Check each line below for "interval" and give the count of those that have it, nothing else.

── Exercise material ──

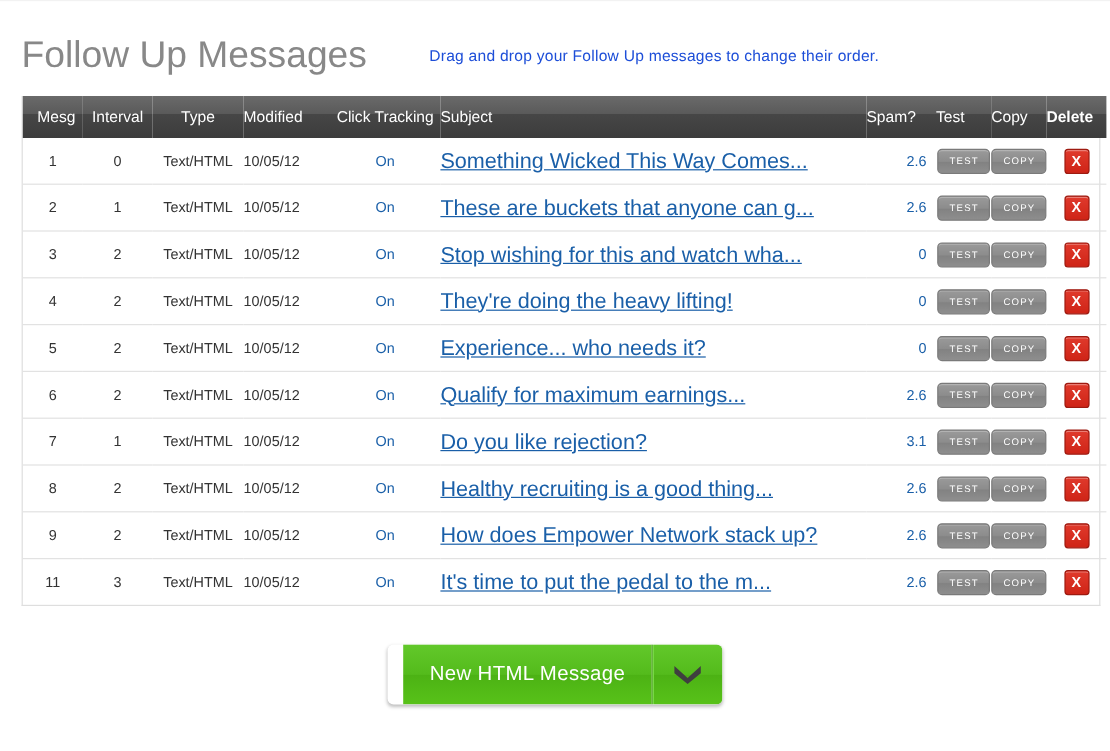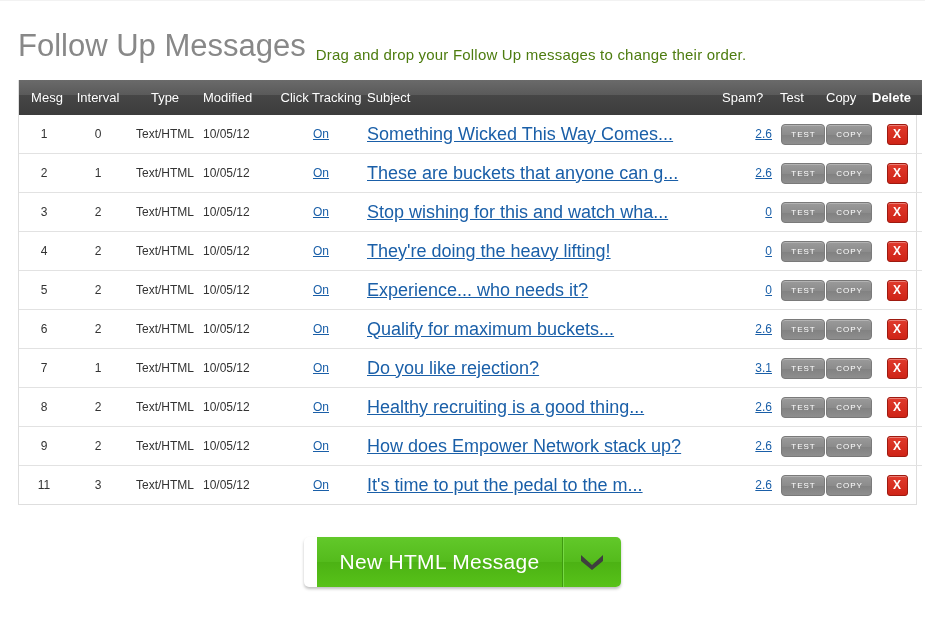--- a/index.html
+++ b/index.html
@@ -19,33 +19,34 @@
   .page {
     width: 925px;
     box-sizing: border-box;
     padding: 0;
   }
 
   
   .page-header {
     padding: 28px 0 10px 18px;
     display: flex;
-    align-items: flex-end;
+    align-items: center;
+    gap: 42px;
   }
   .page-title {
     font-size: 31px;
     font-weight: normal;
     color: #888888;
     letter-spacing: 0px;
     line-height: 34px;
     white-space: nowrap;
   }
   .page-subtitle {
-    font-size: 15px;
-    color: #4d7c0f;
+    font-size: 13px;
+    color: #1d4ed8;
     margin-left: 10px;
     white-space: nowrap;
     letter-spacing: 0.2px;
   }
 
   
   .table-wrap {
     margin: 7px 8px 0 18px;
     border-left: 1px solid #dedede;
     border-right: 1px solid #dedede;
@@ -95,21 +96,20 @@
   .col-copy     { width: 46px;  text-align: center; }
   .col-delete   { width: 44px;  text-align: center; }
 
   td.col-spam { padding-right: 8px; }
   th.col-spam { padding-right: 6px; text-align: left; }
   th.col-test, th.col-copy { text-align: left; }
   th.col-delete { text-align: left; font-weight: bold; }
 
   .cell-link {
     color: #1a5fa8;
-    text-decoration: underline;
     font-size: 12px;
     cursor: pointer;
   }
   .subject-link {
     color: #1a5fa8;
     text-decoration: underline;
     font-size: 18px;
     cursor: pointer;
   }
 
@@ -155,21 +155,21 @@
   .cta-group {
     display: flex;
     align-items: stretch;
     border-radius: 5px;
     overflow: hidden;
     box-shadow: 0 2px 3px rgba(0,0,0,0.25);
   }
   .cta-main {
     background: linear-gradient(to bottom, #62c82a 0%, #54bb1c 50%, #4cb214 51%, #58c219 100%);
     color: #ffffff;
-    font-size: 21px;
+    font-size: 17px;
     padding: 0 22px;
     height: 50px;
     line-height: 50px;
     text-align: center;
     cursor: pointer;
     border-right: 1px solid #3f9a10;
     letter-spacing: 0.3px;
     white-space: nowrap;
     margin-left: 13px;
   }
@@ -273,21 +273,21 @@
             <td class="col-test"><span class="btn-gray">TEST</span></td>
             <td class="col-copy"><span class="btn-gray">COPY</span></td>
             <td class="col-delete"><span class="btn-delete">X</span></td>
           </tr>
           <tr>
             <td class="col-mesg">6</td>
             <td class="col-interval">2</td>
             <td class="col-type">Text/HTML</td>
             <td class="col-modified">10/05/12</td>
             <td class="col-click"><span class="cell-link">On</span></td>
-            <td class="col-subject"><span class="subject-link">Qualify for maximum buckets...</span></td>
+            <td class="col-subject"><span class="subject-link">Qualify for maximum earnings...</span></td>
             <td class="col-spam"><span class="cell-link">2.6</span></td>
             <td class="col-test"><span class="btn-gray">TEST</span></td>
             <td class="col-copy"><span class="btn-gray">COPY</span></td>
             <td class="col-delete"><span class="btn-delete">X</span></td>
           </tr>
           <tr>
             <td class="col-mesg">7</td>
             <td class="col-interval">1</td>
             <td class="col-type">Text/HTML</td>
             <td class="col-modified">10/05/12</td>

───

**Expected output**
2